The leaders of the Philippines’ biggest Muslim rebel group arrived in Manila on Sunday for a historic visit aimed at ending one of Asia’s longest and deadliest insurgencies.
Moro Islamic Liberation Front (MILF) chief Murad Ebrahim and other senior rebel figures emerged from their remote bases in the country’s south to oversee the signing of an accord on Monday that outlines a roadmap for peace by 2016.
The accord, announced by President Benigno Aquino a week ago, has won applause from foreign governments and the United Nations as a rare chance to end a rebellion that has killed about 150,000 people since the 1970s.
However rank-and-file soldiers of the 12,000-strong MILF, as well as the group’s leaders and independent security analysts, have warned that many obstacles could still derail the peace process.
Ebrahim, an ageing warrior in his 60s who has spent most of his life in the southern Philippine region of Mindanao, will be making his first official trip as MILF leader to Manila and his first visit to the presidential palace.
“We feel honoured to be welcomed in Manila, but I must stress this is just the beginning of the peace journey,” Ebrahim’s deputy for political affairs Ghazali Jaafar, who will be accompanying him, said.
Speaking by phone from the MILF’s southern headquarters before flying to Manila, Jaafar said Ebrahim “feels relieved” that the roadmap for peace would be signed after 15 years of negotiations.
In a statement shortly after Aquino’s announcement on the “framework agreement”, Ebrahim said the deal “lays down the firm foundations of a just and enduring peace formula”.
“The forging of the framework agreement, however, does not mean the end of the struggle for it ushers a new and more challenging stage,” he said.
Muslim rebel groups have been fighting for full independence or autonomy for four decades in Mindanao, which they consider their ancestral homeland from before Spanish Christians colonised the country in the 1500s.

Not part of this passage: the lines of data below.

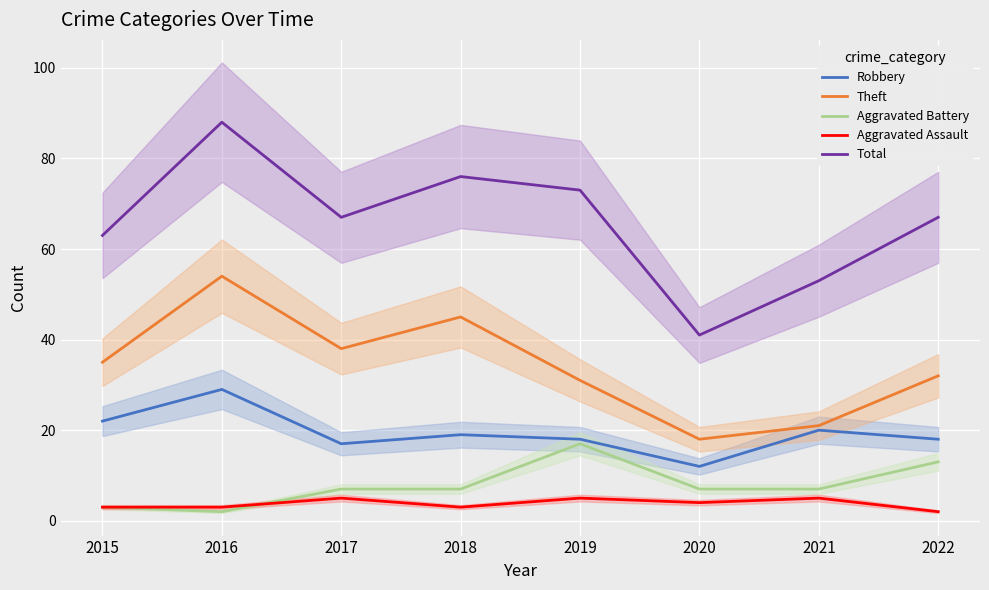

How many lines are shown in the chart?

5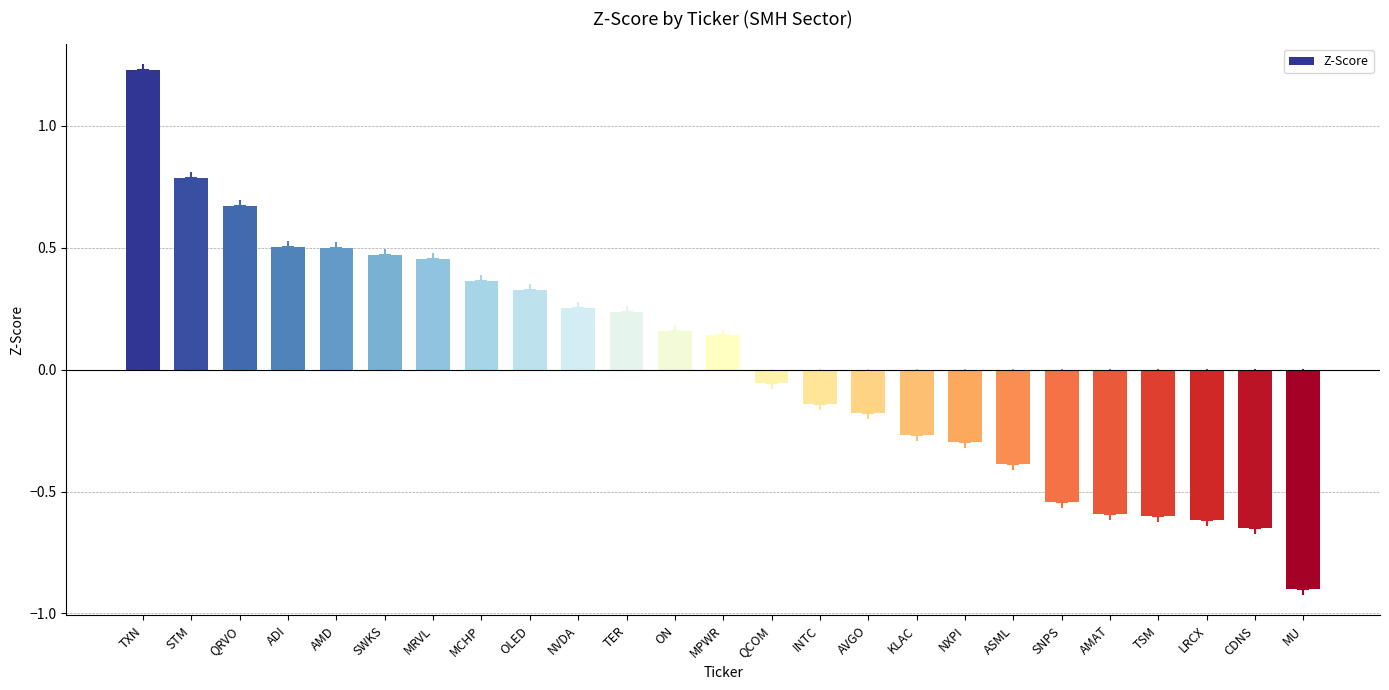

What is the label of the 17th bar from the right?

OLED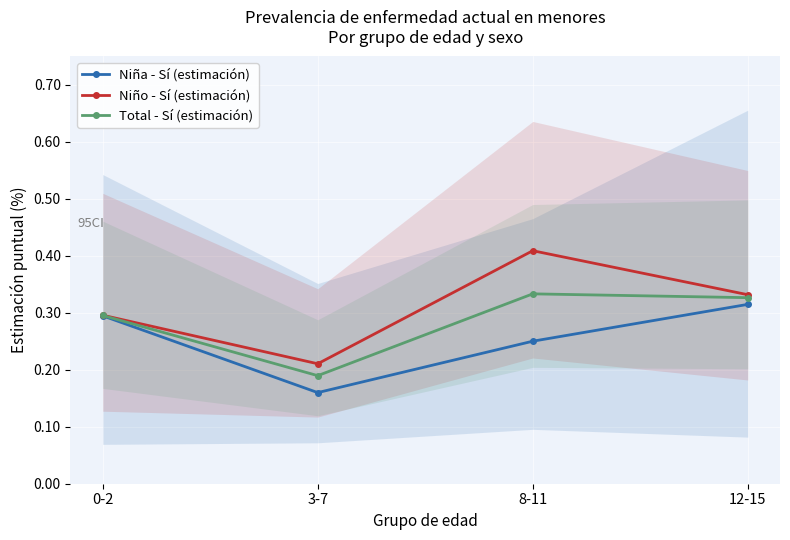

Reading right to left, list all the values displayed in this chart.

Niña - Sí (estimación): 0.3	0.3	0.2	0.3
Niño - Sí (estimación): 0.3	0.4	0.2	0.3
Total - Sí (estimación): 0.3	0.3	0.2	0.3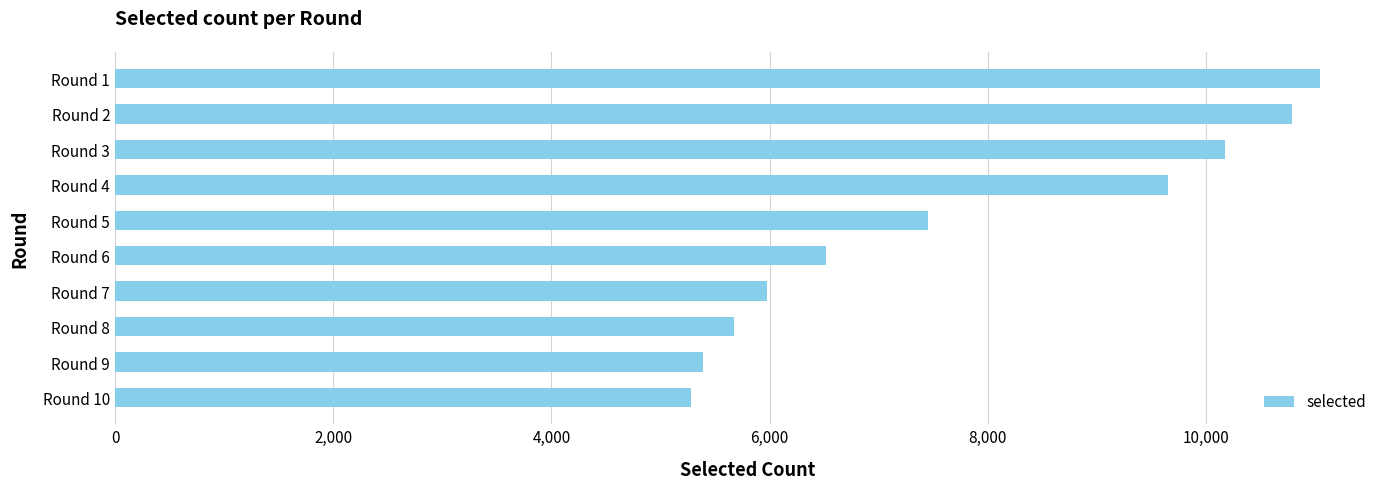

What is the greatest value displayed?

11041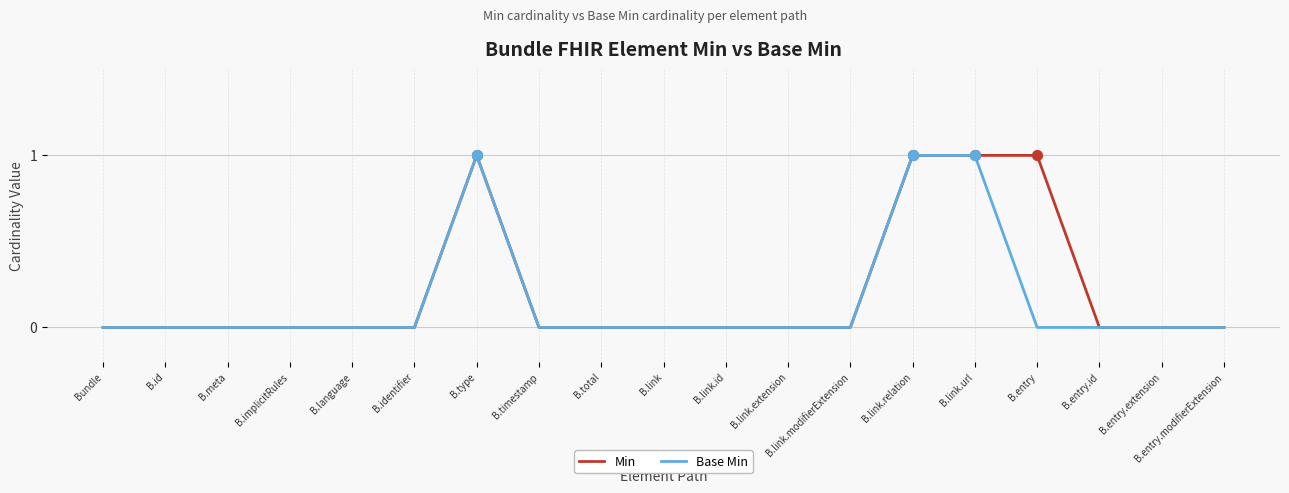

Which series has the largest total across all categories?

Min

The fighting has mired large parts of resource-rich Mindanao in poverty, and led to the proliferation of unlicensed guns and political warlords who battle over fiefdoms.
The estimated four million to nine million Muslims are now a minority on Mindanao after years of Catholic immigration, but they insist they should be allowed to govern on their own and control Mindanao, which has fertile farming lands.
The MILF is the biggest and most important remaining rebel group, after the Moro National Liberation Front (MNLF) signed a peace pact with the government in 1996.
The peace deal with the MNLF led to the creation of an autonomous region that Aquino said was a “failed experiment” that led to corruption and even more poverty.
The document to be signed on Monday will outline plans to replace that autonomous region with a new one in which the MILF will hold significant power.
Under the framework, the MILF will drop its bid for independence in exchange for autonomy covering several areas on Mindanao island, the southern third of the mainly Catholic Philippines.
The autonomous government will manage its own taxes, as well as have a “just and equitable share” of revenues from natural resources.
Its forces would also be disarmed in stages, while the Philippine government will retain powers of defence, as well as foreign and monetary policies.
Muslim “Sharia” law will also apply in civil cases involving Muslims, but not criminal cases.
A transition panel made up of members from both sides is to draft a “basic law” covering the autonomous region to be passed by the nation’s parliament by 2015.
The people living in the proposed autonomous region would then need to ratify it in a plebiscite held before 2016 when Aquino is required by the constitution to stand down.
The peace negotiations, which gained momentum after Aquino and Ebrahim met for secret talks in Japan last year, have been held in Malaysia.
Malaysian Prime Minister Prime Minister Najib Razak and OIC secretary general Ekmeleddin Ihsanoglu will attend Monday’s signing of the peace pact.